For Linux VM execution on macOS, add --lima <name>:

npx hollywood run gha/containers/publish-image.ts \
  --export publishImage \
  --lima default \
  --start-vm \
  --with image=ghcr.io/acme/api \
  --with tag=sha-abc123 \
  --with provenance=false

3. Generate action files

Point Hollywood at the source files that export actions or workflows. Quote glob patterns so your shell does not expand them first.

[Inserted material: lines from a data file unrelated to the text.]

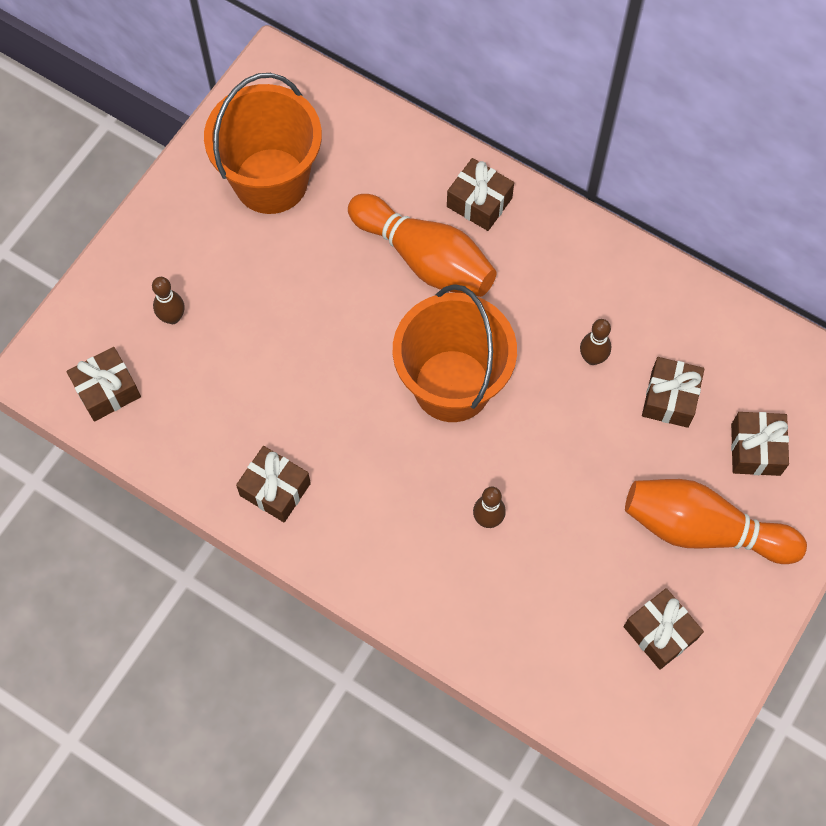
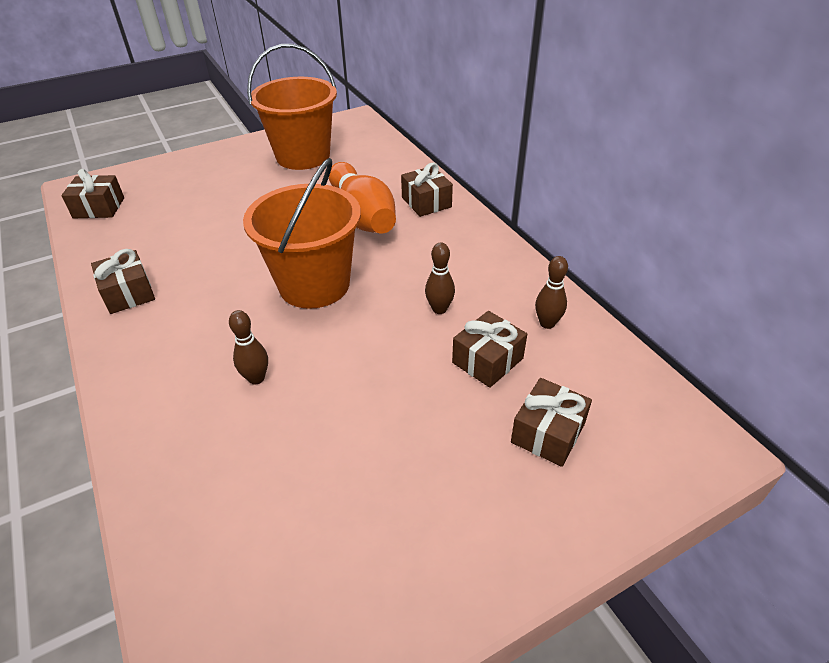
camera: 30 degrees right, 25 degrees down
brown bowling pin [152,277,184,324] -> brown bowling pin moved to [535,256,568,329]
brown gift [624,588,704,670] -> none
orange bowling pin [625,479,807,564] -> none

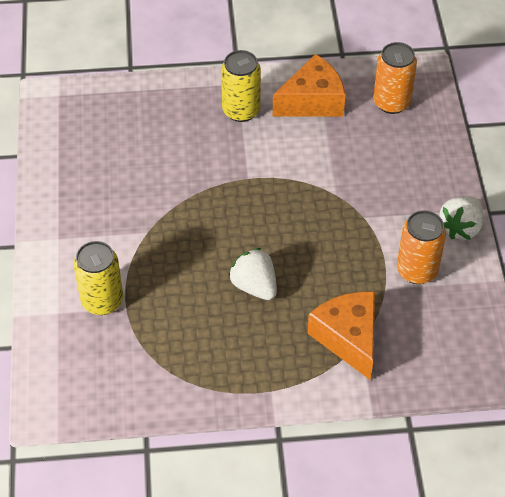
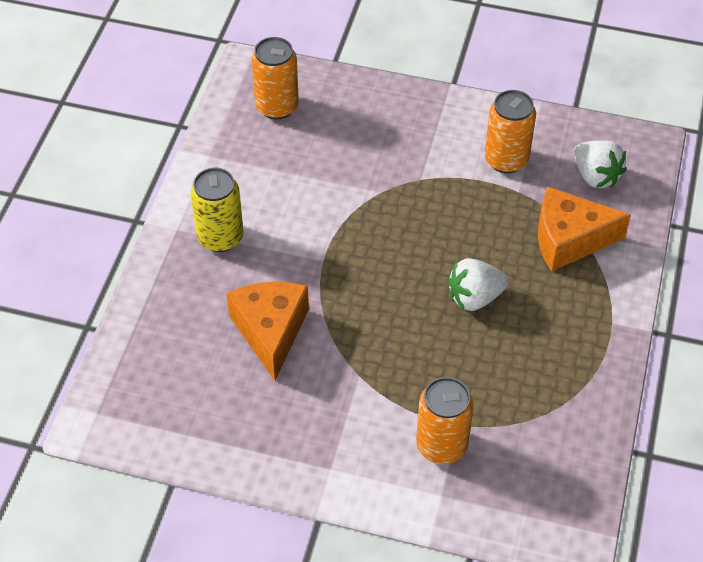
camera: 70 degrees left, 0 degrees up
yellow can [74,241,123,315] -> orange can [416,377,474,464]
orange cheese [273,54,345,117] -> orange cheese moved to [226,282,309,381]
white strawberry [439,196,483,240] -> white strawberry moved to [574,140,626,188]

npx hollywood generate "gha/**/*.ts" --output .

The command writes:

created .github/actions/publish-container-image/action.yml
created .github/actions/publish-container-image/src/index.ts

The same flow is available as a library API:

import {
    generateActionEntrypointFile,
    generateActionFile,
    writeGeneratedFiles,
} from "@dedalus-labs/hollywood";

await writeGeneratedFiles(
    [
        generateActionFile(publishImage, {
            sourcePath: "gha/containers/publish-image.ts",
            actionsDir: ".github/actions",
        }),
        generateActionEntrypointFile(publishImage, {
            sourcePath: "gha/containers/publish-image.ts",
            actionsDir: ".github/actions",
            exportName: "publishImage",
        }),
    ],
    { outputDir: process.cwd() },
);

This writes:

.github/actions/publish-container-image/action.yml
.github/actions/publish-container-image/src/index.ts

4. Call it from workflow YAML

jobs:
  publish_image:
    runs-on: ubuntu-latest
    steps:
      - uses: actions/checkout@df4cb1c069e1874edd31b4311f1884172cec0e10 # v6.0.3
      - name: Publish container image
        uses: ./.github/actions/publish-container-image
        with:
          image: ghcr.io/acme/api
          tag: ${{ github.sha }}
          provenance: "false"

The workflow stays flat and GitHub-compatible. The real logic stays in TypeScript.